## [Document excerpt]
On Tue, 2016-11-01 at 13:46 +1100, David Gibson wrote:
On Mon, Oct 31, 2016 at 03:10:23PM +1100, Alexey Kardashevskiy
wrote:
>
> On 31/10/16 13:53, David Gibson wrote:
> >
> > On Fri, Oct 28, 2016 at 12:07:12PM +0200, Greg Kurz wrote:
> > >
> > > On Fri, 28 Oct 2016 18:56:40 +1100
> > > Alexey Kardashevskiy <aik(a)ozlabs.ru> wrote:
> > >
> > > >
> > > > At the moment sPAPR PHB creates a root buf of TYPE_PCI_BUS type.
> > > > This means that vfio-pci devices attached to it (and this is
> > > > a default behaviour) hide PCIe extended capabilities as
> > > > the bus does not pass a pci_bus_is_express(pdev->bus) check.
> > > >
> > > > This changes adds a default PCI bus type property to sPAPR PHB
> > > > and uses TYPE_PCIE_BUS if none passed; older machines get
TYPE_PCI_BUS
> > > > for backward compatibility as a bus type is used in the bus name
> > > > so the root bus name becomes "pcie.0" instead of
"pci.0".
> > > >
> > > > Signed-off-by: Alexey Kardashevskiy <aik(a)ozlabs.ru>
> > > > ---
> > > >
> > > > What can possibly go wrong with such change of a name?
> > > > From devices prospective, I cannot see any.
> > > >
> > > > libvirt might get upset as "pci.0" will not be available,
> > > > will it make sense to create pcie.0 as a root bus and always
> > > > add a PCIe->PCI bridge and name its bus "pci.0"?
> > > >
> > > > Or create root bus from TYPE_PCIE_BUS and force name to
"pci.0"?
> > > > pci_register_bus() can do this.
> > > >
> > > >
> > > > ---
> > > > hw/ppc/spapr.c | 5 +++++
> > > > hw/ppc/spapr_pci.c | 5 ++++-
> > > > include/hw/pci-host/spapr.h | 1 +
> > > > 3 files changed, 10 insertions(+), 1 deletion(-)

## [Given information]
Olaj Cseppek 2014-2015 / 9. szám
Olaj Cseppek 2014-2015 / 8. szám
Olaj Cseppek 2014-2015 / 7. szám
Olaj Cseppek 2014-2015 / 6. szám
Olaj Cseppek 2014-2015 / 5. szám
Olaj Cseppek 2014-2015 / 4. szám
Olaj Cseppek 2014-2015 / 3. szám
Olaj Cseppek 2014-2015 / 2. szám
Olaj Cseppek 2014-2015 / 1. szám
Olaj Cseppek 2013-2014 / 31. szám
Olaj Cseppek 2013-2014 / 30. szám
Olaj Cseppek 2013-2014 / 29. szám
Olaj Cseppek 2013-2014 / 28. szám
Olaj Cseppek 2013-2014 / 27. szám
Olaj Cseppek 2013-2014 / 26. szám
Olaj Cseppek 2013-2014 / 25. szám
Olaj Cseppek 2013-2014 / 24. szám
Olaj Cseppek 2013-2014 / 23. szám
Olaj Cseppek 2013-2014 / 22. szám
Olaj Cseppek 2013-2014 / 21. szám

## [Goal of the exercise]
From the sPAPR PCIe bus discussion above, set down word for word the passage starting at "On Tue, 2016-11-01" and ending at "of TYPE_PCI_BUS type.".

## [Answer section]
On Tue, 2016-11-01 at 13:46 +1100, David Gibson wrote:
On Mon, Oct 31, 2016 at 03:10:23PM +1100, Alexey Kardashevskiy
wrote:
>
> On 31/10/16 13:53, David Gibson wrote:
> >
> > On Fri, Oct 28, 2016 at 12:07:12PM +0200, Greg Kurz wrote:
> > >
> > > On Fri, 28 Oct 2016 18:56:40 +1100
> > > Alexey Kardashevskiy <aik(a)ozlabs.ru> wrote:
> > >
> > > >
> > > > At the moment sPAPR PHB creates a root buf of TYPE_PCI_BUS type.